● **ACTIVITY**
Among the entries below, find the line with "sports essays" and the line with "we take pride". Return exactly those lines and every line between them, but no pictures.

● **PROVIDED DATA**
<<<<
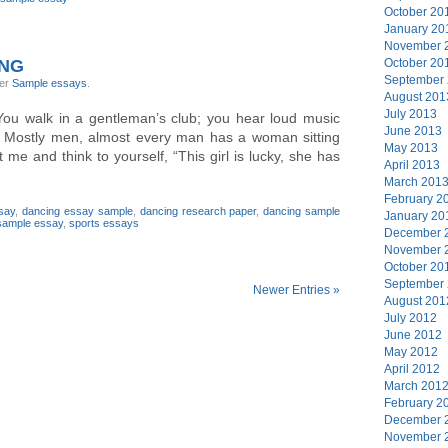
October 20
January 20
November 
ING
October 20
September
der
Sample essays
.
August 201
July 2013
u walk in a gentleman’s club; you hear loud music
June 2013
 Mostly men, almost every man has a woman sitting
May 2013
 me and think to yourself, “This girl is lucky, she has
April 2013
March 201
February 2
say
,
dancing essay sample
,
dancing research paper
,
dancing sample
January 20
sample essay
,
sports essays
December 
November 
October 20
September
Newer Entries »
August 201
July 2012
June 2012
May 2012
April 2012
March 201
February 2
December 
November 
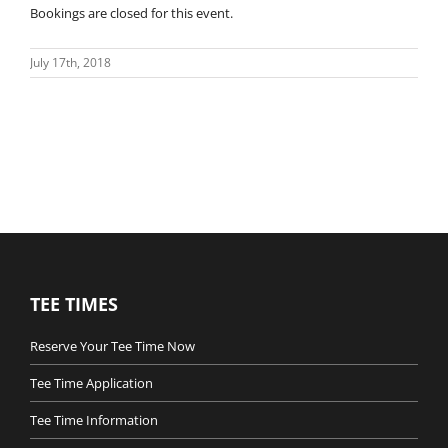
Bookings are closed for this event.
July 17th, 2018
TEE TIMES
Reserve Your Tee Time Now
Tee Time Application
Tee Time Information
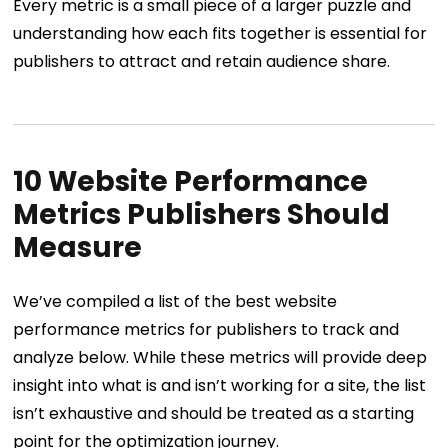
Every metric is a small piece of a larger puzzle and
understanding how each fits together is essential for
publishers to attract and retain audience share.
10 Website Performance
Metrics Publishers Should
Measure
We’ve compiled a list of the best website
performance metrics for publishers to track and
analyze below. While these metrics will provide deep
insight into what is and isn’t working for a site, the list
isn’t exhaustive and should be treated as a starting
point for the optimization journey.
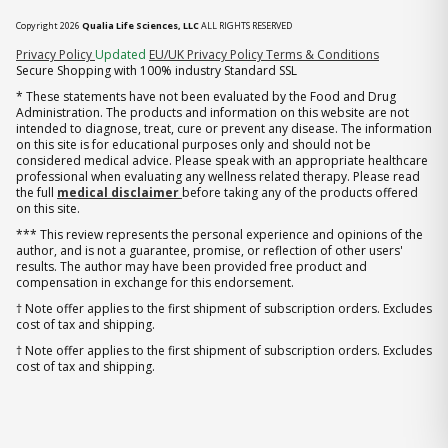
Copyright 2026
Qualia Life Sciences, LLC
ALL RIGHTS RESERVED
(opens in new tab)
Privacy Policy
Updated
EU/UK Privacy Policy
Terms & Conditions
Secure Shopping with 100% industry Standard SSL
* These statements have not been evaluated by the Food and Drug
Administration. The products and information on this website are not
intended to diagnose, treat, cure or prevent any disease. The information
on this site is for educational purposes only and should not be
considered medical advice. Please speak with an appropriate healthcare
professional when evaluating any wellness related therapy. Please read
the full
medical disclaimer
before taking any of the products offered
on this site.
*** This review represents the personal experience and opinions of the
author, and is not a guarantee, promise, or reflection of other users'
results. The author may have been provided free product and
compensation in exchange for this endorsement.
† Note offer applies to the first shipment of subscription orders. Excludes
cost of tax and shipping.
† Note offer applies to the first shipment of subscription orders. Excludes
cost of tax and shipping.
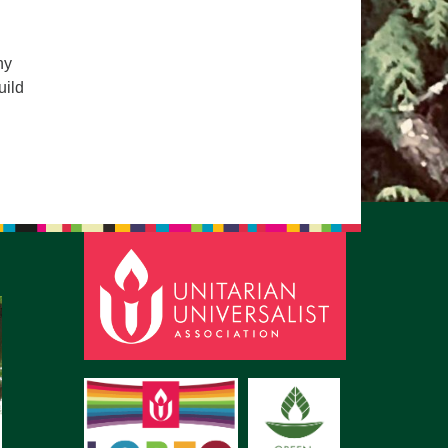
pm to 2pm
rections
ny
6-780-0373
uild
fice@CedarsUUChurch.org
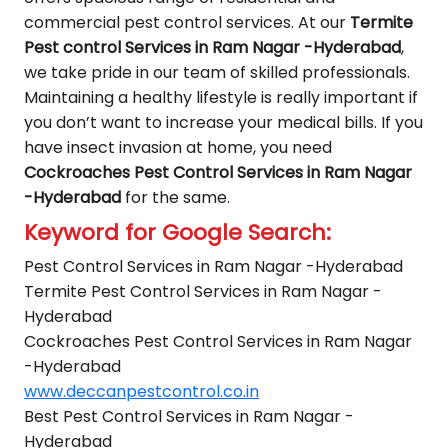
commercial pest control services. At our
Termite
Pest control Services in Ram Nagar -Hyderabad
,
we take pride in our team of skilled professionals.
Maintaining a healthy lifestyle is really important if
you don’t want to increase your medical bills. If you
have insect invasion at home, you need
Cockroaches Pest Control Services in Ram Nagar
-Hyderabad
for the same.
Keyword for Google Search:
Pest Control Services in Ram Nagar -Hyderabad
Termite Pest Control Services in Ram Nagar -
Hyderabad
Cockroaches Pest Control Services in Ram Nagar
-Hyderabad
www.deccanpestcontrol.co.in
Best Pest Control Services in Ram Nagar -
Hyderabad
>>>>
● **TASK RESPONSE**
sports essays
December 
November 
October 20
September
Newer Entries »
August 201
July 2012
June 2012
May 2012
April 2012
March 201
February 2
December 
November 
Bookings are closed for this event.
July 17th, 2018
TEE TIMES
Reserve Your Tee Time Now
Tee Time Application
Tee Time Information
Every metric is a small piece of a larger puzzle and
understanding how each fits together is essential for
publishers to attract and retain audience share.
10 Website Performance
Metrics Publishers Should
Measure
We’ve compiled a list of the best website
performance metrics for publishers to track and
analyze below. While these metrics will provide deep
insight into what is and isn’t working for a site, the list
isn’t exhaustive and should be treated as a starting
point for the optimization journey.
Copyright 2026
Qualia Life Sciences, LLC
ALL RIGHTS RESERVED
(opens in new tab)
Privacy Policy
Updated
EU/UK Privacy Policy
Terms & Conditions
Secure Shopping with 100% industry Standard SSL
* These statements have not been evaluated by the Food and Drug
Administration. The products and information on this website are not
intended to diagnose, treat, cure or prevent any disease. The information
on this site is for educational purposes only and should not be
considered medical advice. Please speak with an appropriate healthcare
professional when evaluating any wellness related therapy. Please read
the full
medical disclaimer
before taking any of the products offered
on this site.
*** This review represents the personal experience and opinions of the
author, and is not a guarantee, promise, or reflection of other users'
results. The author may have been provided free product and
compensation in exchange for this endorsement.
† Note offer applies to the first shipment of subscription orders. Excludes
cost of tax and shipping.
† Note offer applies to the first shipment of subscription orders. Excludes
cost of tax and shipping.
pm to 2pm
rections
ny
6-780-0373
uild
fice@CedarsUUChurch.org
commercial pest control services. At our
Termite
Pest control Services in Ram Nagar -Hyderabad
,
we take pride in our team of skilled professionals.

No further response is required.